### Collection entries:

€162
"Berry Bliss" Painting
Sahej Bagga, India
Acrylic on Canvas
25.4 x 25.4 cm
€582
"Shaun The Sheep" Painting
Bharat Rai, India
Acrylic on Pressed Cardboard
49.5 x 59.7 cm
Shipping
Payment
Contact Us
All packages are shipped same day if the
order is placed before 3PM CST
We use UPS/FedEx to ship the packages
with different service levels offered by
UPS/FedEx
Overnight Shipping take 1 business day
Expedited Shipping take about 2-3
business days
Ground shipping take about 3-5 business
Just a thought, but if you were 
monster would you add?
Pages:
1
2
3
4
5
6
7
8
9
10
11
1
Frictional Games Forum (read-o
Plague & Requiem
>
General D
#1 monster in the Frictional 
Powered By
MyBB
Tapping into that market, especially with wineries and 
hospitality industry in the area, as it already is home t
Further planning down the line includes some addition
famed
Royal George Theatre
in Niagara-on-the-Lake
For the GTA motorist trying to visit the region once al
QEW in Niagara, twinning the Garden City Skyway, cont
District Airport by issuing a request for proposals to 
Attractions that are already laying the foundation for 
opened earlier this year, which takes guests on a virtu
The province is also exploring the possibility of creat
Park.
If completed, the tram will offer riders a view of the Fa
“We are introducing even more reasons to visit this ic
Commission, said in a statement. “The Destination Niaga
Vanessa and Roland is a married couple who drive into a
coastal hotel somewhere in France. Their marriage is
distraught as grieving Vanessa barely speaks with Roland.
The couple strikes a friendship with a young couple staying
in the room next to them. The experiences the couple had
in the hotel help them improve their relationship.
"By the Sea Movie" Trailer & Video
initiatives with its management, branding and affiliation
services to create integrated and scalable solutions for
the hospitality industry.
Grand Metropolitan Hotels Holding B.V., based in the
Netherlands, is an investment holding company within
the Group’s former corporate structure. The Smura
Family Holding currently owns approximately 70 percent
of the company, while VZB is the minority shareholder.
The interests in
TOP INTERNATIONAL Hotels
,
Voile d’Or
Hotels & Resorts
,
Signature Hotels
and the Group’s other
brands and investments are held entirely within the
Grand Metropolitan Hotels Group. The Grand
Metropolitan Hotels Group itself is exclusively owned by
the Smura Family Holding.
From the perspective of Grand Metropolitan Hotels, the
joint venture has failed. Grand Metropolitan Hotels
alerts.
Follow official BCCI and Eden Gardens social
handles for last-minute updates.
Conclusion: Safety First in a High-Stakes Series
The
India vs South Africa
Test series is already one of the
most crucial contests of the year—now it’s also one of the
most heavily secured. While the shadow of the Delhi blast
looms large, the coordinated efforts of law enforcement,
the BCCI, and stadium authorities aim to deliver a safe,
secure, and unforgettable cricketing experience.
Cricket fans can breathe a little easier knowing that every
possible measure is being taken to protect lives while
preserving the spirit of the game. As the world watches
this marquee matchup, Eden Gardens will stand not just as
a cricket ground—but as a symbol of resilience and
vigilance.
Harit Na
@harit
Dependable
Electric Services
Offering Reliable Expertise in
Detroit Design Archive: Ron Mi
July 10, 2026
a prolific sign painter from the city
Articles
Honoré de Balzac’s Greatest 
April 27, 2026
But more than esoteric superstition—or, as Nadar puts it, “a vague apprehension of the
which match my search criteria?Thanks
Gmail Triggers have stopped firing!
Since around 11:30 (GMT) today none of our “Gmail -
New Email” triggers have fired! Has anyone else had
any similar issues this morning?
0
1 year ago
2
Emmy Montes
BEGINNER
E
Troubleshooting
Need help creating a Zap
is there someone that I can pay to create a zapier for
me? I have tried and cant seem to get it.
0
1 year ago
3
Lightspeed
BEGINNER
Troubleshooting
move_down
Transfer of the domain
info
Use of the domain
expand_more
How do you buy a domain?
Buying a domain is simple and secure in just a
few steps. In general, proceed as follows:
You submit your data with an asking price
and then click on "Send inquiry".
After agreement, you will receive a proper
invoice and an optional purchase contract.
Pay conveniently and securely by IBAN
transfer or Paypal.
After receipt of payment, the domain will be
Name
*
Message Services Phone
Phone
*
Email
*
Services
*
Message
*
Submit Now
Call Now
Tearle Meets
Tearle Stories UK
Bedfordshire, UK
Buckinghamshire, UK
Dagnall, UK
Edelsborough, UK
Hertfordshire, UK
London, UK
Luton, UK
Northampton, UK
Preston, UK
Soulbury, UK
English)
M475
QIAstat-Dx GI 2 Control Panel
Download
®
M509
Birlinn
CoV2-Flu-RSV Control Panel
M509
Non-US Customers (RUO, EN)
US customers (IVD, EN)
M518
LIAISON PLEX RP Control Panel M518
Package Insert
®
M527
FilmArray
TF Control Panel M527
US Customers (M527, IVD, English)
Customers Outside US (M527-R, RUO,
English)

### What the task requires:
Give exactly the lines from the one with "Transfer of the domain" to the end of the entries, nothing before them.

### Answer below:
Transfer of the domain
info
Use of the domain
expand_more
How do you buy a domain?
Buying a domain is simple and secure in just a
few steps. In general, proceed as follows:
You submit your data with an asking price
and then click on "Send inquiry".
After agreement, you will receive a proper
invoice and an optional purchase contract.
Pay conveniently and securely by IBAN
transfer or Paypal.
After receipt of payment, the domain will be
Name
*
Message Services Phone
Phone
*
Email
*
Services
*
Message
*
Submit Now
Call Now
Tearle Meets
Tearle Stories UK
Bedfordshire, UK
Buckinghamshire, UK
Dagnall, UK
Edelsborough, UK
Hertfordshire, UK
London, UK
Luton, UK
Northampton, UK
Preston, UK
Soulbury, UK
English)
M475
QIAstat-Dx GI 2 Control Panel
Download
®
M509
Birlinn
CoV2-Flu-RSV Control Panel
M509
Non-US Customers (RUO, EN)
US customers (IVD, EN)
M518
LIAISON PLEX RP Control Panel M518
Package Insert
®
M527
FilmArray
TF Control Panel M527
US Customers (M527, IVD, English)
Customers Outside US (M527-R, RUO,
English)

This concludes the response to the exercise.